● GIVEN PASSAGE
What practice will the EDPB propose to DPAs if they receive complaints that the SCCs are basis of a transfer but potentially not complied with?
As mentioned in the EDPB's statement of 17 July 2020, the competent supervisory authorities (SAs) have a duty to suspend or prohibit a transfer of data to a third country pursuant to SCCs, if, in the view of the competent SA and in the light of all the circumstances of that transfer, those clauses are not or cannot be complied with in that third country, and the protection of the data transferred cannot be ensured by other means, in particular where the controller or a processor has not already itself suspended or put an end to the transfer.
The EDPB and European SAs are working to ensure a consistent approach on these issues across the EEA. The EDPB will respond to other pending questions derived from the Schrems II judgment as it progresses in examining and assessing the judgement.
Background and Portfolio comment:
The case revolved around transfer by outsourcing certain services to the U.S. mother company by Facebook Ireland. Transfers to countries, where the General Data Protection Regulation (GDPR), which is applicable in all countries of the European Economic Area (EEA) is not law, are subject to strict conditions, whether they are to be transferred to another controller (who can use these data) or a processor (a service provider processing data on behalf and according to instructions of the controller in the EEAS). If the European Commission finds that the country of the recipient ensures a protection of personal data which is considered adequate (the regulation does not use the word “equivalent” while the judgment does), it can take a formal decision which then enables transfer to these countries.
The “Privacy Shield” was the second attempt by the Commission to declare the transfer to commercial organisations registering and undertaking to comply with the conditions in the Privacy Shield programme legitimate like those within the EEA or to another country with an adequacy decision. The first decision, the “Safe harbour” was already invalidated by the European Court based on a case initiated by the Austrian law student Maximilian Schrems, also using the case of Facebook. After this case, a new, improved system was set up but this was also found insufficient by the Court.

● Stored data
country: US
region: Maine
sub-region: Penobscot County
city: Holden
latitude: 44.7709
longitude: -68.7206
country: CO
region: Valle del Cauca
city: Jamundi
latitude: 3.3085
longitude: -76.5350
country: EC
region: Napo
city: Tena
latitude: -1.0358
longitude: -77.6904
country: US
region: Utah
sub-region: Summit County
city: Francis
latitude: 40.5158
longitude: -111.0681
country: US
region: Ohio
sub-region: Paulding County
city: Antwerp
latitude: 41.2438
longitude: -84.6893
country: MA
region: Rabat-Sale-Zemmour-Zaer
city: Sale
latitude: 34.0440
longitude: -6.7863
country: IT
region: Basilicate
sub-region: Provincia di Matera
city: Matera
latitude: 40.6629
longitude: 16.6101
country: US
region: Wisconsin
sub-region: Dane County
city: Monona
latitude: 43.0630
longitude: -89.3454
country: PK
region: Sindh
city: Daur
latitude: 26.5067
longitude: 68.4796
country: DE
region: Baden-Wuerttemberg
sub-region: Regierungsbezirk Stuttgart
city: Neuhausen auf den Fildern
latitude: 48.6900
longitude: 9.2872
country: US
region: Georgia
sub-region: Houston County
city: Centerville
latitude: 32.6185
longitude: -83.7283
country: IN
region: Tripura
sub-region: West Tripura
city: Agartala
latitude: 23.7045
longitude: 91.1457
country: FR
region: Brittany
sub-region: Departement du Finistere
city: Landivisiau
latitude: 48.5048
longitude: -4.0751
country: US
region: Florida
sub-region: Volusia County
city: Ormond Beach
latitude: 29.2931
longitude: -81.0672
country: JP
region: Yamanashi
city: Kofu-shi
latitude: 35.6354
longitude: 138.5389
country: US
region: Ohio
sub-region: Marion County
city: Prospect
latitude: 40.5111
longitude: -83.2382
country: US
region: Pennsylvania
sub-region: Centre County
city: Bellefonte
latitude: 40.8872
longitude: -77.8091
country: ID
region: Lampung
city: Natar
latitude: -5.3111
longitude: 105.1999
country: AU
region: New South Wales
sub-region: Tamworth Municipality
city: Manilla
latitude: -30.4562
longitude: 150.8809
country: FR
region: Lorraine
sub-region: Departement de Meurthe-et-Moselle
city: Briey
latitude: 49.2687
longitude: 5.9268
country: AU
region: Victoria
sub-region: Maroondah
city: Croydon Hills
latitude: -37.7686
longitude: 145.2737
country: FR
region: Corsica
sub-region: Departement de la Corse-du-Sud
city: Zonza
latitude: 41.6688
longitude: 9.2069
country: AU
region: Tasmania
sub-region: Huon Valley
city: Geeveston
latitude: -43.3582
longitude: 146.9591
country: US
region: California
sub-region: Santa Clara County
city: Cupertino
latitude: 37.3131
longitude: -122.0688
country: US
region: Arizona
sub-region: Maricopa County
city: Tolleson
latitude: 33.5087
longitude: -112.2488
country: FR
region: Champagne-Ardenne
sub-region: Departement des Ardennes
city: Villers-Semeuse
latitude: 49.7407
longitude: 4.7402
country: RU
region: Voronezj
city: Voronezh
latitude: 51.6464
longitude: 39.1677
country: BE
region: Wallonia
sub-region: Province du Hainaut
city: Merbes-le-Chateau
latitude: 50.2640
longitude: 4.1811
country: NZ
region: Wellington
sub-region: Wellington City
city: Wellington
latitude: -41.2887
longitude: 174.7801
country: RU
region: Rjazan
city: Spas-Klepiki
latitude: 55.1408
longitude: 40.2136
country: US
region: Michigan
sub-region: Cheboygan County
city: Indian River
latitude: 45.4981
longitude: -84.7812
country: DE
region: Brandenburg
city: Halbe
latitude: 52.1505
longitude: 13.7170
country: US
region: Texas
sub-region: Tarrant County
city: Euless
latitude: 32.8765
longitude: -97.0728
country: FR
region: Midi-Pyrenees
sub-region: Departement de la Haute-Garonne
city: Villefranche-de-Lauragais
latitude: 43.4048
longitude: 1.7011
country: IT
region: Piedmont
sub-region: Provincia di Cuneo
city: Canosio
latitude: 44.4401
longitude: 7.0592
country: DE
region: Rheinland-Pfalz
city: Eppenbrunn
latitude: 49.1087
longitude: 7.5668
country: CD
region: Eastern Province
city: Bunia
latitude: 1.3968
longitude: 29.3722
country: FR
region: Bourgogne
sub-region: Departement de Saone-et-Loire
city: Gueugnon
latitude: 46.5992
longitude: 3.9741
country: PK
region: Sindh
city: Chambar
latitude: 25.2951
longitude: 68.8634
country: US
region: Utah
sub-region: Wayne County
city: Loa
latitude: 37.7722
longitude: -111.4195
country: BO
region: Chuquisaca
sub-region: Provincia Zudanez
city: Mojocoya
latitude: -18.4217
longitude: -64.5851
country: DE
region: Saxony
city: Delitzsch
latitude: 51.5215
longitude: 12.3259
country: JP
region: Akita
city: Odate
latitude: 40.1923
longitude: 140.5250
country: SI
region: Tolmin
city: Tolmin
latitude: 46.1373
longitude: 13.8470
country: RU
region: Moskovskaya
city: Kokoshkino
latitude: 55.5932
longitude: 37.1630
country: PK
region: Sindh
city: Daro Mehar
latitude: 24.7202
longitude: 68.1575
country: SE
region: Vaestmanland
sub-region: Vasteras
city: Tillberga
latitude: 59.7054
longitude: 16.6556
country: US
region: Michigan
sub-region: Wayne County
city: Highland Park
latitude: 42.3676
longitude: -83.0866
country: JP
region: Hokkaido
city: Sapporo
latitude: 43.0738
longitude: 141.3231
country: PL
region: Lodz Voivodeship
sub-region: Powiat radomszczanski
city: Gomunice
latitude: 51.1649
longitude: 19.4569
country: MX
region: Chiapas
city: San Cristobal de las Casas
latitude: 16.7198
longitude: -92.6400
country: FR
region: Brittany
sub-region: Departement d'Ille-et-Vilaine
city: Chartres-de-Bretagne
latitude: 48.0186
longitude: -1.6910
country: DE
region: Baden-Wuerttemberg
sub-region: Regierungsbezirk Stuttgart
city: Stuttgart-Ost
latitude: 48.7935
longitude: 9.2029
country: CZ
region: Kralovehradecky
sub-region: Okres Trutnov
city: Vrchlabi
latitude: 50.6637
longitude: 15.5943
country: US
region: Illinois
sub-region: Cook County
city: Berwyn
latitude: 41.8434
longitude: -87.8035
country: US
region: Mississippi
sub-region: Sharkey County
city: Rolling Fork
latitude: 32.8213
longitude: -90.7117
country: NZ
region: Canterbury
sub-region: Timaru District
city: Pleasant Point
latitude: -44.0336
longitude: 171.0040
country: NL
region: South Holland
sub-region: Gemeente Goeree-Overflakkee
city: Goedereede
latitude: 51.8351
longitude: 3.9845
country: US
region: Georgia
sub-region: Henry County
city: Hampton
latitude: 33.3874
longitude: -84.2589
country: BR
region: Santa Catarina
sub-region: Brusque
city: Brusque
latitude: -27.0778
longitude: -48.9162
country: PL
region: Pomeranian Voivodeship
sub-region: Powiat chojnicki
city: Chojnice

● REQUEST
Return the full Schrems II passage above, word for word.

● FINISHED TASK
What practice will the EDPB propose to DPAs if they receive complaints that the SCCs are basis of a transfer but potentially not complied with?
As mentioned in the EDPB's statement of 17 July 2020, the competent supervisory authorities (SAs) have a duty to suspend or prohibit a transfer of data to a third country pursuant to SCCs, if, in the view of the competent SA and in the light of all the circumstances of that transfer, those clauses are not or cannot be complied with in that third country, and the protection of the data transferred cannot be ensured by other means, in particular where the controller or a processor has not already itself suspended or put an end to the transfer.
The EDPB and European SAs are working to ensure a consistent approach on these issues across the EEA. The EDPB will respond to other pending questions derived from the Schrems II judgment as it progresses in examining and assessing the judgement.
Background and Portfolio comment:
The case revolved around transfer by outsourcing certain services to the U.S. mother company by Facebook Ireland. Transfers to countries, where the General Data Protection Regulation (GDPR), which is applicable in all countries of the European Economic Area (EEA) is not law, are subject to strict conditions, whether they are to be transferred to another controller (who can use these data) or a processor (a service provider processing data on behalf and according to instructions of the controller in the EEAS). If the European Commission finds that the country of the recipient ensures a protection of personal data which is considered adequate (the regulation does not use the word “equivalent” while the judgment does), it can take a formal decision which then enables transfer to these countries.
The “Privacy Shield” was the second attempt by the Commission to declare the transfer to commercial organisations registering and undertaking to comply with the conditions in the Privacy Shield programme legitimate like those within the EEA or to another country with an adequacy decision. The first decision, the “Safe harbour” was already invalidated by the European Court based on a case initiated by the Austrian law student Maximilian Schrems, also using the case of Facebook. After this case, a new, improved system was set up but this was also found insufficient by the Court.